Air seems to fill my whole body in a rush, making me feel like I could just float away into the blue sky above us. But then Marcello’s arms move down to my waist and he pulls me against him again, groin to groin.
“So what do you want to do now? Back to yours and watch another 1990s movie with now very obvious bisexual undertones?”
I pull back slightly. “Huh?”
“Just me then.” He smiles, and it’s so goofy and devastating at the same time.
“Actually, I think I want to go to the gym.”
“The gym?”
“Yeah. I don’t want to do a big session. Just use my body. Sweat a bit. Feel the burn.”
“Baby, I can give you all of that, and more,” he says, grabbing handfuls of my backside.
“I know you can.” I smile. “But I also know you are the best gym training buddy I’ve ever had.”
“But I don’t have my gear,” Marcello says.
“I have extra clean clothes in my locker.” I look down at his feet. “And your Converse will be fine.”
“I really can’t convince you to have a workout with me at home?”
The hairs on the back of my neck elongate at hearing him call my flat home. One day. He said, one day.
“You can do that afterwards,” I say. “Or we can do a movie. Oh, and that puzzle I ordered arrived yesterday.”
“Best weekend ever!”
“After tomorrow’s run,” I say and he groans, loudly enough that it vibrates his chest against mine. “Hey, it’s your triathlon we’re training for.”
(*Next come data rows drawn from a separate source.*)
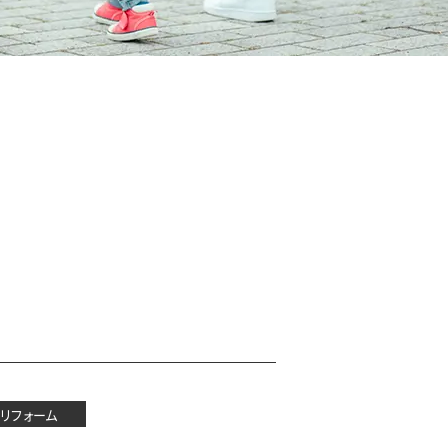
リフォーム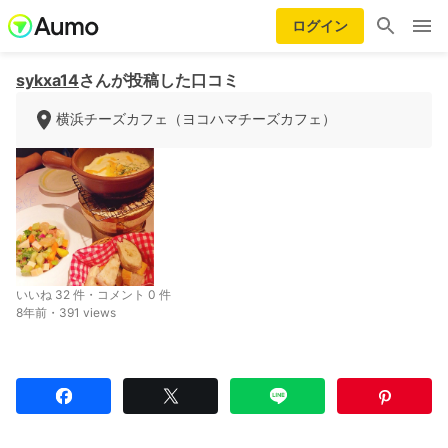
ログイン
sykxa14
さんが投稿した口コミ
横浜チーズカフェ（ヨコハマチーズカフェ）
いいね 32 件・コメント 0 件
8年前・391 views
“I still don’t know why I signed up for it.”
“Well, I’m glad you did.” I hold him a little tighter.
“Me too.” He kisses my forehead. “Best mid-life crisis ever.”
I laugh heartily. So heartily I’m surprised such joy is possible after I spent the last hour feeling such crushing sadness.
Or maybe that’s exactly why I am feeling so much joy.
Because I’m finally letting myself feel.
When you actively decide to let yourself feel more pain, maybe you also let yourself feel more pleasure too.
“I’m so proud of you,” he says.
“I’m so proud of you too,” I say back.
He frowns. “What did I do? Other than mess up your calendar settings so it sends me reminders.”
“You helped me get to this point. And you’re doing so well with your training.
Out of nowhere a golden yellow leaf tumbles from the sky and hits me on the head. I catch it before it gets to the ground.
“The seasons are changing,” Marcello says, looking at the curled edges of the leaf.
“That means it’s almost time for your triathlon. Are you feeling ready?”
“Cazzu dialulu, no,” he laughs at himself, “I doubt I’ll ever feel ready. For that. But for everything else. For me and you.”
“You and me,” I interrupt to say.
“I’m ready for that.”
“Me too,” I agree. “I feel like I’ve been training for that my whole life.”